In the entries that follow, the line with "X70510000Y-25690000D02*" opens the range and the line with "X150580000Y-123490600D01*" closes it; repeat that range exactly, both lines included.

MATERIAL FOR THIS TASK —
--------------------

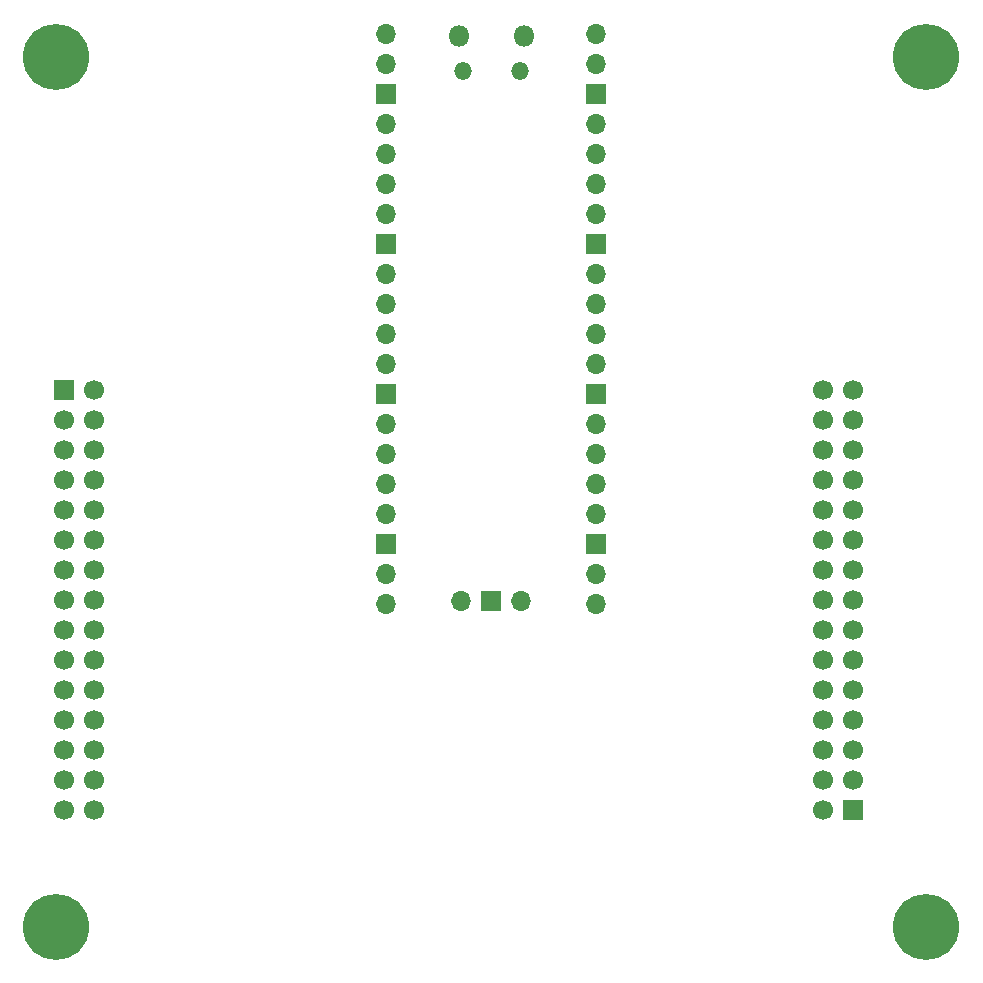
<source format=gbr>
%TF.GenerationSoftware,KiCad,Pcbnew,9.0.7*%
%TF.CreationDate,2026-02-11T09:08:59+09:00*%
%TF.ProjectId,pico-with-ken-interface,7069636f-2d77-4697-9468-2d6b656e2d69,rev?*%
%TF.SameCoordinates,Original*%
%TF.FileFunction,Soldermask,Bot*%
%TF.FilePolarity,Negative*%
%FSLAX46Y46*%
G04 Gerber Fmt 4.6, Leading zero omitted, Abs format (unit mm)*
G04 Created by KiCad (PCBNEW 9.0.7) date 2026-02-11 09:08:59*
%MOMM*%
%LPD*%
G01*
G04 APERTURE LIST*
%ADD10C,5.600000*%
%ADD11O,1.800000X1.800000*%
%ADD12O,1.500000X1.500000*%
%ADD13O,1.700000X1.700000*%
%ADD14R,1.700000X1.700000*%
%ADD15C,1.700000*%
G04 APERTURE END LIST*
D10*
%TO.C,H1*%
X135890000Y-116840000D03*
%TD*%
%TO.C,H2*%
X62230000Y-116840000D03*
%TD*%
%TO.C,H4*%
X135890000Y-43180000D03*
%TD*%
%TO.C,H3*%
X62230000Y-43180000D03*
%TD*%
D11*
%TO.C,U1*%
X96335000Y-41405000D03*
D12*
X96635000Y-44435000D03*
X101485000Y-44435000D03*
D11*
X101785000Y-41405000D03*
D13*
X90170000Y-41275000D03*
X90170000Y-43815000D03*
D14*
X90170000Y-46355000D03*
D13*
X90170000Y-48895000D03*
X90170000Y-51435000D03*
X90170000Y-53975000D03*
X90170000Y-56515000D03*
D14*
X90170000Y-59055000D03*
D13*
X90170000Y-61595000D03*
X90170000Y-64135000D03*
X90170000Y-66675000D03*
X90170000Y-69215000D03*
D14*
X90170000Y-71755000D03*
D13*
X90170000Y-74295000D03*
X90170000Y-76835000D03*
X90170000Y-79375000D03*
X90170000Y-81915000D03*
D14*
X90170000Y-84455000D03*
D13*
X90170000Y-86995000D03*
X90170000Y-89535000D03*
X107950000Y-89535000D03*
X107950000Y-86995000D03*
D14*
X107950000Y-84455000D03*
D13*
X107950000Y-81915000D03*
X107950000Y-79375000D03*
X107950000Y-76835000D03*
X107950000Y-74295000D03*
D14*
X107950000Y-71755000D03*
D13*
X107950000Y-69215000D03*
X107950000Y-66675000D03*
X107950000Y-64135000D03*
X107950000Y-61595000D03*
D14*
X107950000Y-59055000D03*
D13*
X107950000Y-56515000D03*
X107950000Y-53975000D03*
X107950000Y-51435000D03*
X107950000Y-48895000D03*
D14*
X107950000Y-46355000D03*
D13*
X107950000Y-43815000D03*
X107950000Y-41275000D03*
X96520000Y-89305000D03*
D14*
X99060000Y-89305000D03*
D13*
X101600000Y-89305000D03*
%TD*%
D14*
%TO.C,U3*%
X62865000Y-71374000D03*
D15*
X65405000Y-71374000D03*
X62865000Y-73914000D03*
X65405000Y-73914000D03*
X62865000Y-76454000D03*
X65405000Y-76454000D03*
X62865000Y-78994000D03*
X65405000Y-78994000D03*
X62865000Y-81534000D03*
X65405000Y-81534000D03*
X62865000Y-84074000D03*
X65405000Y-84074000D03*
X62865000Y-86614000D03*
X65405000Y-86614000D03*
X62865000Y-89154000D03*
X65405000Y-89154000D03*
X62865000Y-91694000D03*
X65405000Y-91694000D03*
X62865000Y-94234000D03*
X65405000Y-94234000D03*
X62865000Y-96774000D03*
X65405000Y-96774000D03*
X62865000Y-99314000D03*
X65405000Y-99314000D03*
X62865000Y-101854000D03*
X65405000Y-101854000D03*
X62865000Y-104394000D03*
X65405000Y-104394000D03*
X62865000Y-106934000D03*
X65405000Y-106934000D03*
%TD*%
D14*
%TO.C,U5*%
X129667000Y-106934000D03*
D15*
X127127000Y-106934000D03*
X129667000Y-104394000D03*
X127127000Y-104394000D03*
X129667000Y-101854000D03*
X127127000Y-101854000D03*
X129667000Y-99314000D03*
X127127000Y-99314000D03*
X129667000Y-96774000D03*
X127127000Y-96774000D03*
X129667000Y-94234000D03*
X127127000Y-94234000D03*
X129667000Y-91694000D03*
X127127000Y-91694000D03*
X129667000Y-89154000D03*
X127127000Y-89154000D03*
X129667000Y-86614000D03*
X127127000Y-86614000D03*
X129667000Y-84074000D03*
X127127000Y-84074000D03*
X129667000Y-81534000D03*
X127127000Y-81534000D03*
X129667000Y-78994000D03*
X127127000Y-78994000D03*
X129667000Y-76454000D03*
X127127000Y-76454000D03*
X129667000Y-73914000D03*
X127127000Y-73914000D03*
X129667000Y-71374000D03*
X127127000Y-71374000D03*
%TD*%
M02*

</source>
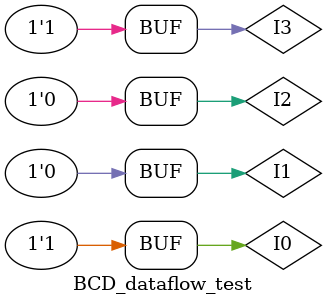
<source format=v>
`timescale 1ns / 1ps


module BCD_dataflow_test;

	// Inputs
	reg I0;
	reg I1;
	reg I2;
	reg I3;

	// Outputs
	wire [6:0] Y;

	// Instantiate the Unit Under Test (UUT)
	BCD_dataflow uut (
		.Y(Y), 
		.I0(I0), 
		.I1(I1), 
		.I2(I2), 
		.I3(I3)
	);

	initial begin
		// Initialize Inputs
		I0 = 0;	I1 = 0;	I2 = 0;	I3 = 0; #100; //0000
		I0 = 0;	I1 = 0;	I2 = 0;	I3 = 1; #100; //0001
		I0 = 0;	I1 = 0;	I2 = 1;	I3 = 0; #100; //0010
		I0 = 0;	I1 = 0;	I2 = 1;	I3 = 1; #100; //0011
		I0 = 0;	I1 = 1;	I2 = 0;	I3 = 0; #100; //0100
		I0 = 0;	I1 = 1;	I2 = 0;	I3 = 1; #100; //0101
		I0 = 0;	I1 = 1;	I2 = 1;	I3 = 0; #100; //0110
		I0 = 0;	I1 = 1;	I2 = 1;	I3 = 1; #100; //0111
		I0 = 1;	I1 = 0;	I2 = 0;	I3 = 0; #100; //1000
		I0 = 1;	I1 = 0;	I2 = 0;	I3 = 1; #100; //1001		

		// Wait 100 ns for global reset to finish
		#100;
        
		// Add stimulus here

	end
      
endmodule


</source>
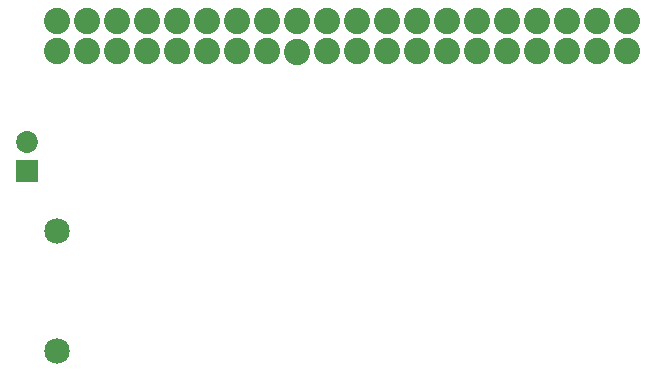
<source format=gbs>
G04 MADE WITH FRITZING*
G04 WWW.FRITZING.ORG*
G04 DOUBLE SIDED*
G04 HOLES PLATED*
G04 CONTOUR ON CENTER OF CONTOUR VECTOR*
%ASAXBY*%
%FSLAX23Y23*%
%MOIN*%
%OFA0B0*%
%SFA1.0B1.0*%
%ADD10C,0.087444*%
%ADD11C,0.085000*%
%ADD12C,0.072992*%
%ADD13R,0.072992X0.072992*%
%LNMASK0*%
G90*
G70*
G54D10*
X329Y1087D03*
X429Y1087D03*
X529Y1087D03*
X629Y1087D03*
X729Y1087D03*
X829Y1087D03*
X929Y1087D03*
X1029Y1087D03*
X1129Y1086D03*
X1229Y1087D03*
X1329Y1087D03*
X1429Y1087D03*
X1529Y1087D03*
X1629Y1087D03*
X1729Y1087D03*
X1829Y1087D03*
X1929Y1087D03*
X2029Y1087D03*
X2130Y1087D03*
X2229Y1087D03*
X2229Y1187D03*
X2130Y1187D03*
X2029Y1187D03*
X1929Y1187D03*
X1829Y1187D03*
X1729Y1187D03*
X1629Y1187D03*
X1529Y1187D03*
X1429Y1187D03*
X1329Y1187D03*
X1229Y1187D03*
X1129Y1187D03*
X1029Y1187D03*
X929Y1187D03*
X829Y1187D03*
X729Y1187D03*
X629Y1187D03*
X529Y1187D03*
X429Y1187D03*
X329Y1187D03*
G54D11*
X329Y487D03*
X329Y87D03*
G54D12*
X229Y687D03*
X229Y786D03*
G54D13*
X229Y687D03*
G04 End of Mask0*
M02*
</source>
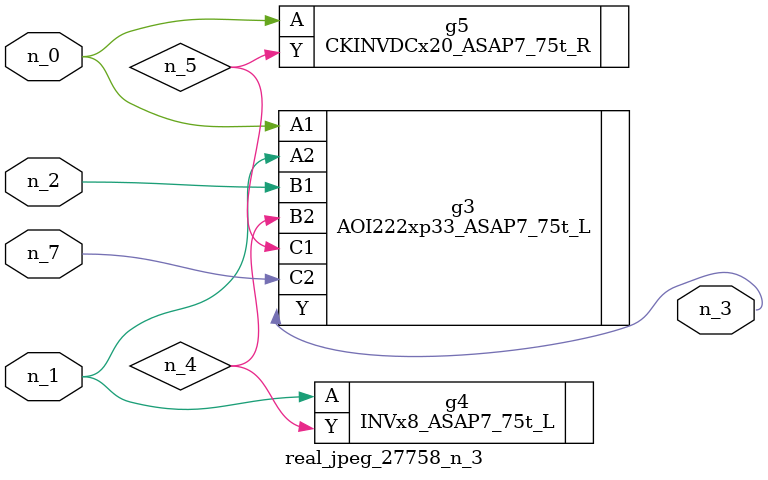
<source format=v>
module real_jpeg_27758_n_3 (n_7, n_1, n_0, n_2, n_3);

input n_7;
input n_1;
input n_0;
input n_2;

output n_3;

wire n_5;
wire n_4;

AOI222xp33_ASAP7_75t_L g3 ( 
.A1(n_0),
.A2(n_1),
.B1(n_2),
.B2(n_4),
.C1(n_5),
.C2(n_7),
.Y(n_3)
);

CKINVDCx20_ASAP7_75t_R g5 ( 
.A(n_0),
.Y(n_5)
);

INVx8_ASAP7_75t_L g4 ( 
.A(n_1),
.Y(n_4)
);


endmodule
</source>
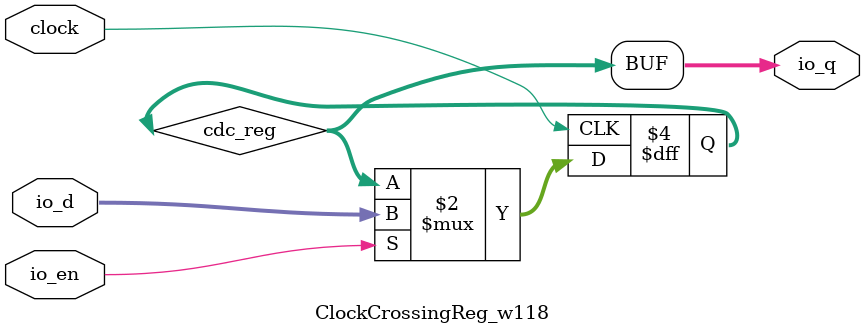
<source format=sv>
`ifndef RANDOMIZE
  `ifdef RANDOMIZE_REG_INIT
    `define RANDOMIZE
  `endif // RANDOMIZE_REG_INIT
`endif // not def RANDOMIZE
`ifndef RANDOMIZE
  `ifdef RANDOMIZE_MEM_INIT
    `define RANDOMIZE
  `endif // RANDOMIZE_MEM_INIT
`endif // not def RANDOMIZE

`ifndef RANDOM
  `define RANDOM $random
`endif // not def RANDOM

// Users can define 'PRINTF_COND' to add an extra gate to prints.
`ifndef PRINTF_COND_
  `ifdef PRINTF_COND
    `define PRINTF_COND_ (`PRINTF_COND)
  `else  // PRINTF_COND
    `define PRINTF_COND_ 1
  `endif // PRINTF_COND
`endif // not def PRINTF_COND_

// Users can define 'ASSERT_VERBOSE_COND' to add an extra gate to assert error printing.
`ifndef ASSERT_VERBOSE_COND_
  `ifdef ASSERT_VERBOSE_COND
    `define ASSERT_VERBOSE_COND_ (`ASSERT_VERBOSE_COND)
  `else  // ASSERT_VERBOSE_COND
    `define ASSERT_VERBOSE_COND_ 1
  `endif // ASSERT_VERBOSE_COND
`endif // not def ASSERT_VERBOSE_COND_

// Users can define 'STOP_COND' to add an extra gate to stop conditions.
`ifndef STOP_COND_
  `ifdef STOP_COND
    `define STOP_COND_ (`STOP_COND)
  `else  // STOP_COND
    `define STOP_COND_ 1
  `endif // STOP_COND
`endif // not def STOP_COND_

// Users can define INIT_RANDOM as general code that gets injected into the
// initializer block for modules with registers.
`ifndef INIT_RANDOM
  `define INIT_RANDOM
`endif // not def INIT_RANDOM

// If using random initialization, you can also define RANDOMIZE_DELAY to
// customize the delay used, otherwise 0.002 is used.
`ifndef RANDOMIZE_DELAY
  `define RANDOMIZE_DELAY 0.002
`endif // not def RANDOMIZE_DELAY

// Define INIT_RANDOM_PROLOG_ for use in our modules below.
`ifndef INIT_RANDOM_PROLOG_
  `ifdef RANDOMIZE
    `ifdef VERILATOR
      `define INIT_RANDOM_PROLOG_ `INIT_RANDOM
    `else  // VERILATOR
      `define INIT_RANDOM_PROLOG_ `INIT_RANDOM #`RANDOMIZE_DELAY begin end
    `endif // VERILATOR
  `else  // RANDOMIZE
    `define INIT_RANDOM_PROLOG_
  `endif // RANDOMIZE
`endif // not def INIT_RANDOM_PROLOG_

module ClockCrossingReg_w118(
  input          clock,
  input  [117:0] io_d,
  input          io_en,
  output [117:0] io_q
);

  reg [117:0] cdc_reg;	// @[Reg.scala:19:16]
  always @(posedge clock) begin
    if (io_en)
      cdc_reg <= io_d;	// @[Reg.scala:19:16]
  end // always @(posedge)
  `ifndef SYNTHESIS
    `ifdef FIRRTL_BEFORE_INITIAL
      `FIRRTL_BEFORE_INITIAL
    `endif // FIRRTL_BEFORE_INITIAL
    logic [31:0] _RANDOM_0;
    logic [31:0] _RANDOM_1;
    logic [31:0] _RANDOM_2;
    logic [31:0] _RANDOM_3;
    initial begin
      `ifdef INIT_RANDOM_PROLOG_
        `INIT_RANDOM_PROLOG_
      `endif // INIT_RANDOM_PROLOG_
      `ifdef RANDOMIZE_REG_INIT
        _RANDOM_0 = `RANDOM;
        _RANDOM_1 = `RANDOM;
        _RANDOM_2 = `RANDOM;
        _RANDOM_3 = `RANDOM;
        cdc_reg = {_RANDOM_0, _RANDOM_1, _RANDOM_2, _RANDOM_3[21:0]};	// @[Reg.scala:19:16]
      `endif // RANDOMIZE_REG_INIT
    end // initial
    `ifdef FIRRTL_AFTER_INITIAL
      `FIRRTL_AFTER_INITIAL
    `endif // FIRRTL_AFTER_INITIAL
  `endif // not def SYNTHESIS
  assign io_q = cdc_reg;	// @[Reg.scala:19:16]
endmodule


</source>
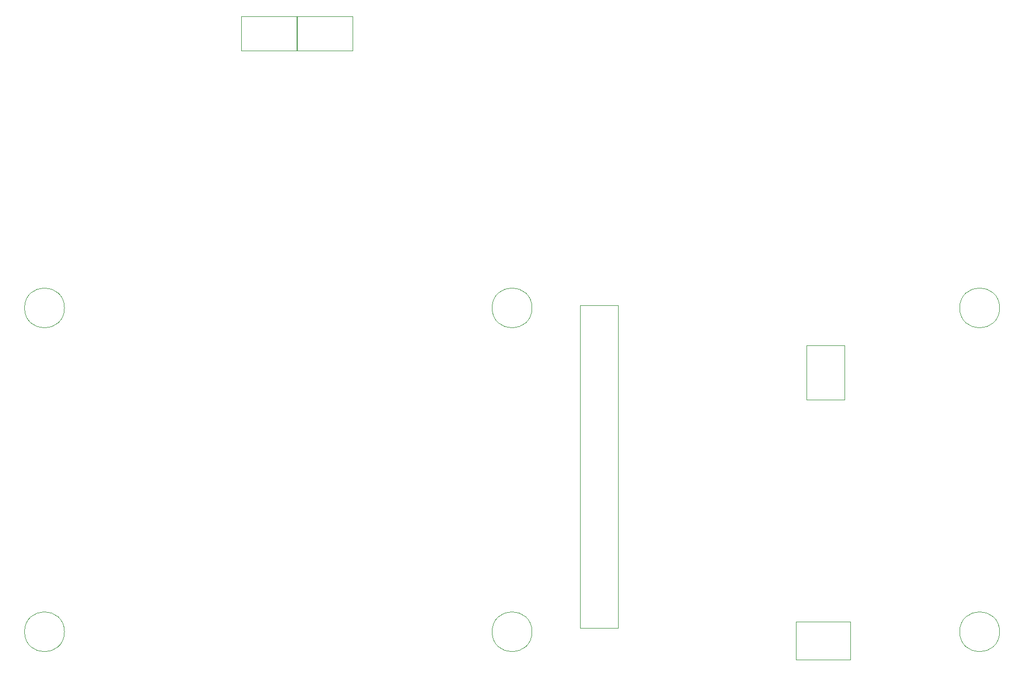
<source format=gbr>
%TF.GenerationSoftware,KiCad,Pcbnew,8.0.4+1*%
%TF.CreationDate,2024-10-16T16:42:29+00:00*%
%TF.ProjectId,pedalboard-hw,70656461-6c62-46f6-9172-642d68772e6b,4.0.0*%
%TF.SameCoordinates,Original*%
%TF.FileFunction,Other,User*%
%FSLAX46Y46*%
G04 Gerber Fmt 4.6, Leading zero omitted, Abs format (unit mm)*
G04 Created by KiCad (PCBNEW 8.0.4+1) date 2024-10-16 16:42:29*
%MOMM*%
%LPD*%
G01*
G04 APERTURE LIST*
%ADD10C,0.050000*%
G04 APERTURE END LIST*
D10*
%TO.C,H13*%
X33200000Y-119000000D02*
G75*
G02*
X26800000Y-119000000I-3200000J0D01*
G01*
X26800000Y-119000000D02*
G75*
G02*
X33200000Y-119000000I3200000J0D01*
G01*
%TO.C,H9*%
X108200000Y-67000000D02*
G75*
G02*
X101800000Y-67000000I-3200000J0D01*
G01*
X101800000Y-67000000D02*
G75*
G02*
X108200000Y-67000000I3200000J0D01*
G01*
%TO.C,H10*%
X33200000Y-67000000D02*
G75*
G02*
X26800000Y-67000000I-3200000J0D01*
G01*
X26800000Y-67000000D02*
G75*
G02*
X33200000Y-67000000I3200000J0D01*
G01*
%TO.C,H8*%
X183200000Y-67000000D02*
G75*
G02*
X176800000Y-67000000I-3200000J0D01*
G01*
X176800000Y-67000000D02*
G75*
G02*
X183200000Y-67000000I3200000J0D01*
G01*
%TO.C,H12*%
X108200000Y-119000000D02*
G75*
G02*
X101800000Y-119000000I-3200000J0D01*
G01*
X101800000Y-119000000D02*
G75*
G02*
X108200000Y-119000000I3200000J0D01*
G01*
%TO.C,J25*%
X70510000Y-20190000D02*
X70510000Y-25690000D01*
X70510000Y-25690000D02*
X79410000Y-25690000D01*
X79410000Y-20190000D02*
X70510000Y-20190000D01*
X79410000Y-25690000D02*
X79410000Y-20190000D01*
%TO.C,H11*%
X183200000Y-119000000D02*
G75*
G02*
X176800000Y-119000000I-3200000J0D01*
G01*
X176800000Y-119000000D02*
G75*
G02*
X183200000Y-119000000I3200000J0D01*
G01*
%TO.C,J27*%
X115910000Y-66575600D02*
X115910000Y-118375600D01*
X115910000Y-118375600D02*
X122010000Y-118375600D01*
X122010000Y-66575600D02*
X115910000Y-66575600D01*
X122010000Y-118375600D02*
X122010000Y-66575600D01*
X150580000Y-117390600D02*
X150580000Y-123490600D01*
X150580000Y-123490600D02*
X159230000Y-123490600D01*
X152215000Y-73045600D02*
X152215000Y-81695600D01*
X152215000Y-81695600D02*
X158315000Y-81695600D01*
X158315000Y-73045600D02*
X152215000Y-73045600D01*
X158315000Y-81695600D02*
X158315000Y-73045600D01*
X159230000Y-117390600D02*
X150580000Y-117390600D01*
X159230000Y-123490600D02*
X159230000Y-117390600D01*
%TO.C,J26*%
X61580000Y-20200000D02*
X61580000Y-25700000D01*
X61580000Y-25700000D02*
X70480000Y-25700000D01*
X70480000Y-20200000D02*
X61580000Y-20200000D01*
X70480000Y-25700000D02*
X70480000Y-20200000D01*
%TD*%
M02*

</source>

--------------------

TASK RESPONSE —
X70510000Y-25690000D02*
X79410000Y-25690000D01*
X79410000Y-20190000D02*
X70510000Y-20190000D01*
X79410000Y-25690000D02*
X79410000Y-20190000D01*
%TO.C,H11*%
X183200000Y-119000000D02*
G75*
G02*
X176800000Y-119000000I-3200000J0D01*
G01*
X176800000Y-119000000D02*
G75*
G02*
X183200000Y-119000000I3200000J0D01*
G01*
%TO.C,J27*%
X115910000Y-66575600D02*
X115910000Y-118375600D01*
X115910000Y-118375600D02*
X122010000Y-118375600D01*
X122010000Y-66575600D02*
X115910000Y-66575600D01*
X122010000Y-118375600D02*
X122010000Y-66575600D01*
X150580000Y-117390600D02*
X150580000Y-123490600D01*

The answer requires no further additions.